The couple had saved $1,600. They were offering the motorcycle for $800. If it sold, they could pay and stay.

If not, Dunston said, "it would be a last-minute move."

The bike didn't sell.

From left, Shermel Meadows, James Anderson and Chrystal Cooper fill out paperwork at an eviction-prevention workshop offered by Bon Secours Community Works.

The couple put their belongings into storage and moved into a hotel room.

Greer, of Health Care Access, said almost all those the organization helps simply need one-time assistance to get past a temporary crisis, such as the loss of a job or a death in the family.
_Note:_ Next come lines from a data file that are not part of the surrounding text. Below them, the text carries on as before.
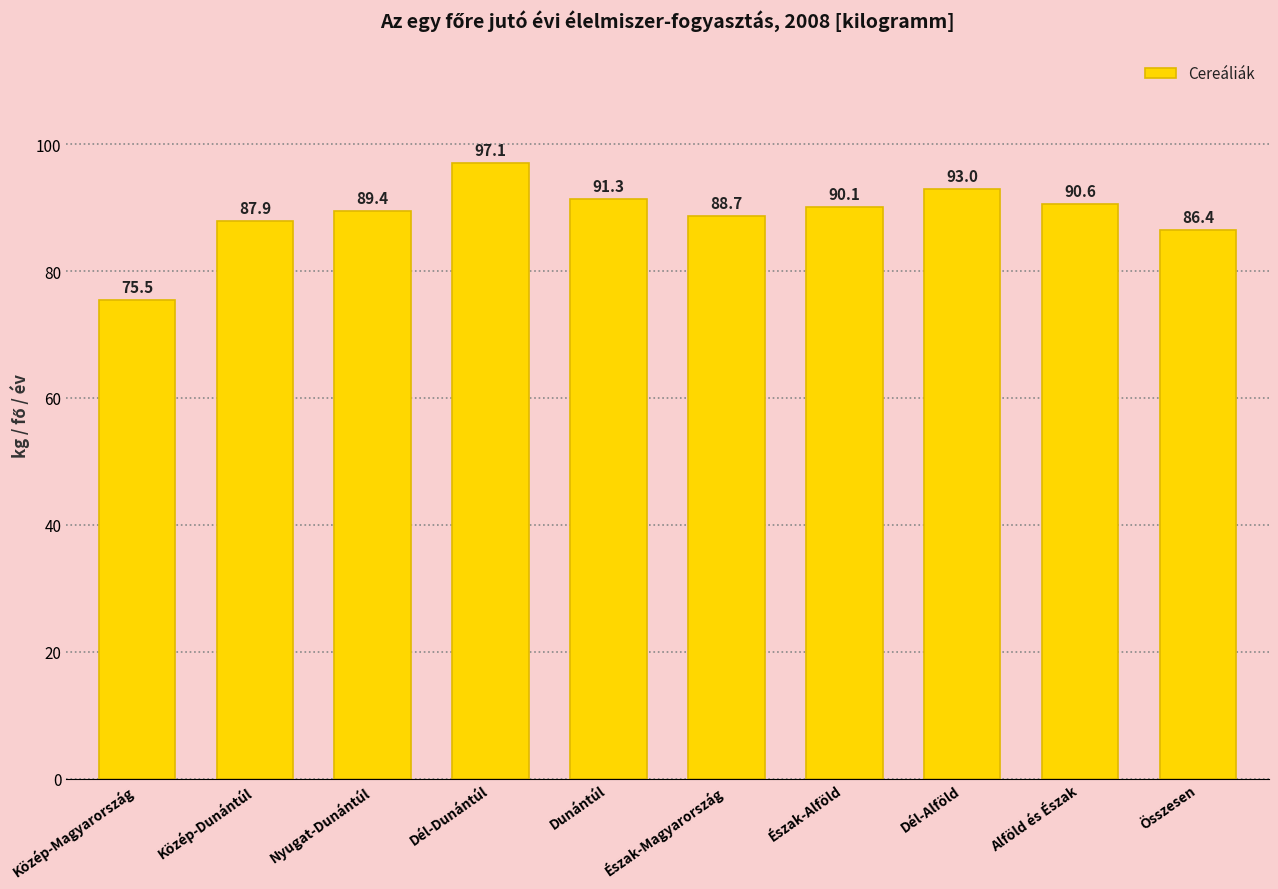

Rank the categories by value from highest to lowest.

Dél-Dunántúl, Dél-Alföld, Dunántúl, Alföld és Észak, Észak-Alföld, Nyugat-Dunántúl, Észak-Magyarország, Közép-Dunántúl, Összesen, Közép-Magyarország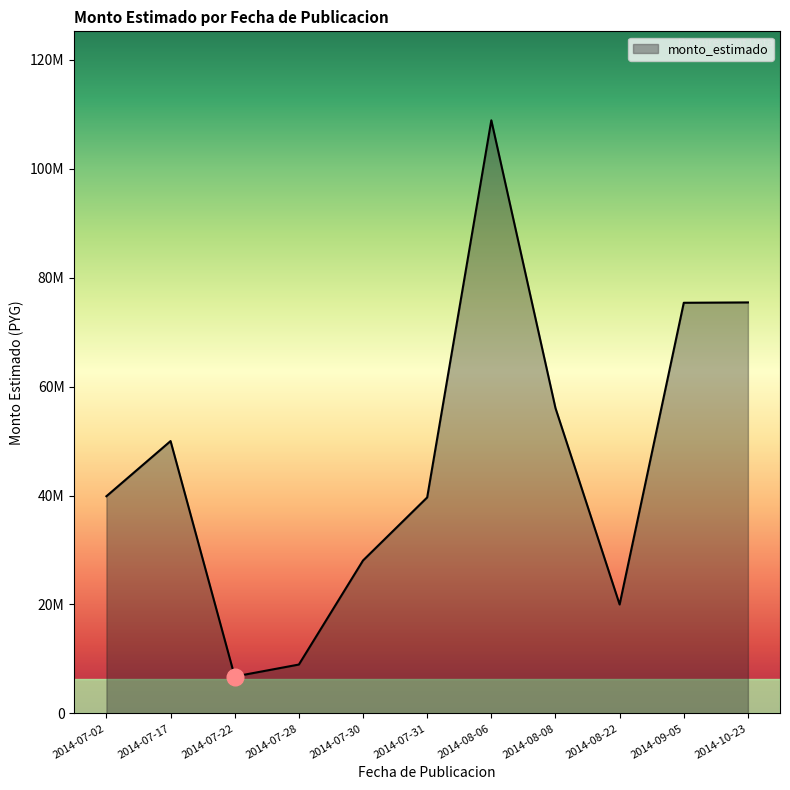

Where does the data first go above 39871000?

2014-07-17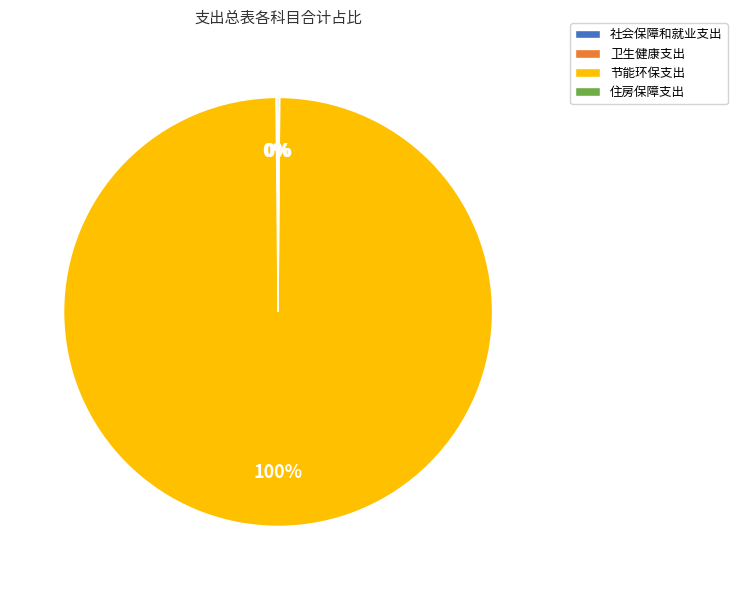

Which category has the biggest portion of the pie?

节能环保支出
"Most actually succeed," he said.


Fewer than 4 percent return within the next two years seeking help again, Greer said.

Paul's Place said a boost in funding helped the nonprofit prevent 122 evictions in fiscal 2016, about 30 more than the prior year.

The Pigtown-based group said it budgeted $103,970 in 2016, of which $66,470 came from the city.

"So many individuals in Baltimore are living paycheck to paycheck," said Sadie Smith, until recently deputy director of the group. "We get people who had a change in employment, fewer hours, or someone in the household lost their employment. People who suffer a medical crisis, or have lost benefits. It doesn't take much."

Most landlords accept the group's offer of rental assistance even if it means they will get less than the full amount due or have to wait longer to receive all of it, Smith said.

"It will cost them a whole lot more to evict the tenant," she said.


Smith said the staff works with clients to make sure they avail themselves of all the benefits and services available to them, including those offered by Paul's Place.

Staff members tally up how much a client can save by eating their meals or doing their laundry at the organization's offices on Ward Street, and help them find higher-paying jobs or seek promotions at their current jobs.

Moody remained optimistic he would get the grant he needed to repay April's rent. But Bon Secours was not as certain.

"Our assistance is doubtful due to his income," said Althea E. Saunders-Ranniar, the eviction prevention program's director at Bon Secours. "However, we remain hopeful as we await the outcome of this information. We will hold his case open for as long as we can. Probably another two to three weeks."